Exercise data:
┄┄┄┄┄┄┄┄┄┄┄┄┄┄┄┄┄┄┄┄
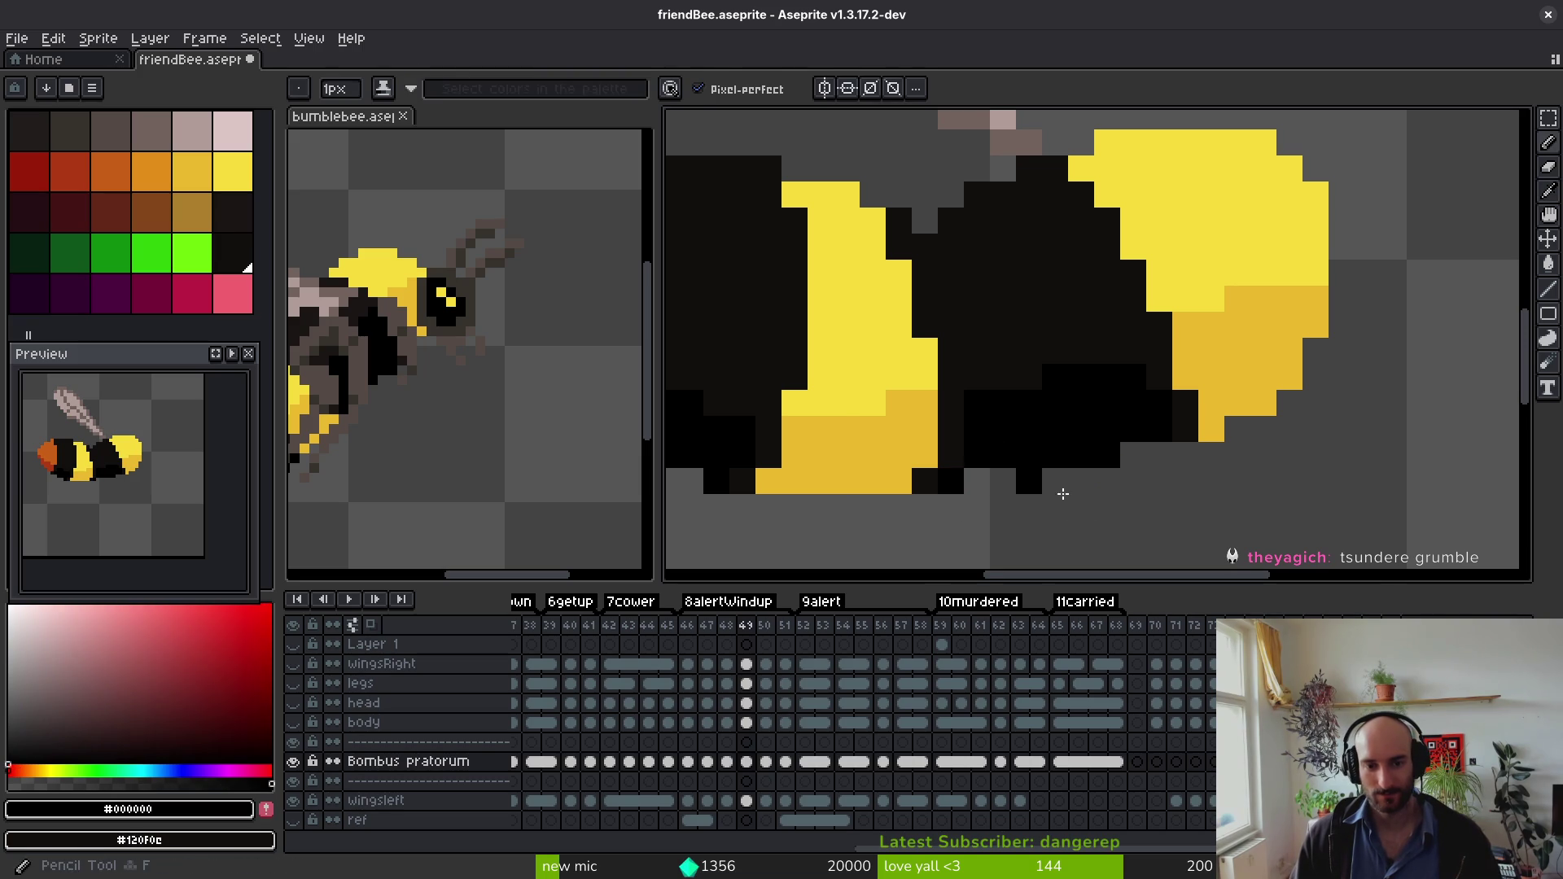
{"action": "left_click", "coordinate": [952, 482]}
{"action": "scroll", "coordinate": [1102, 527], "scroll_direction": "down", "scroll_amount": 3}
{"action": "scroll", "coordinate": [1047, 436], "scroll_direction": "up", "scroll_amount": 3}
{"action": "scroll", "coordinate": [976, 485], "scroll_direction": "down", "scroll_amount": 3}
┄┄┄┄┄┄┄┄┄┄┄┄┄┄┄┄┄┄┄┄
Problem details: Would you retype all the lines shown above, exactly as written and without any picture?

Exercise answer:
{"action": "left_click", "coordinate": [952, 482]}
{"action": "scroll", "coordinate": [1102, 527], "scroll_direction": "down", "scroll_amount": 3}
{"action": "scroll", "coordinate": [1047, 436], "scroll_direction": "up", "scroll_amount": 3}
{"action": "scroll", "coordinate": [976, 485], "scroll_direction": "down", "scroll_amount": 3}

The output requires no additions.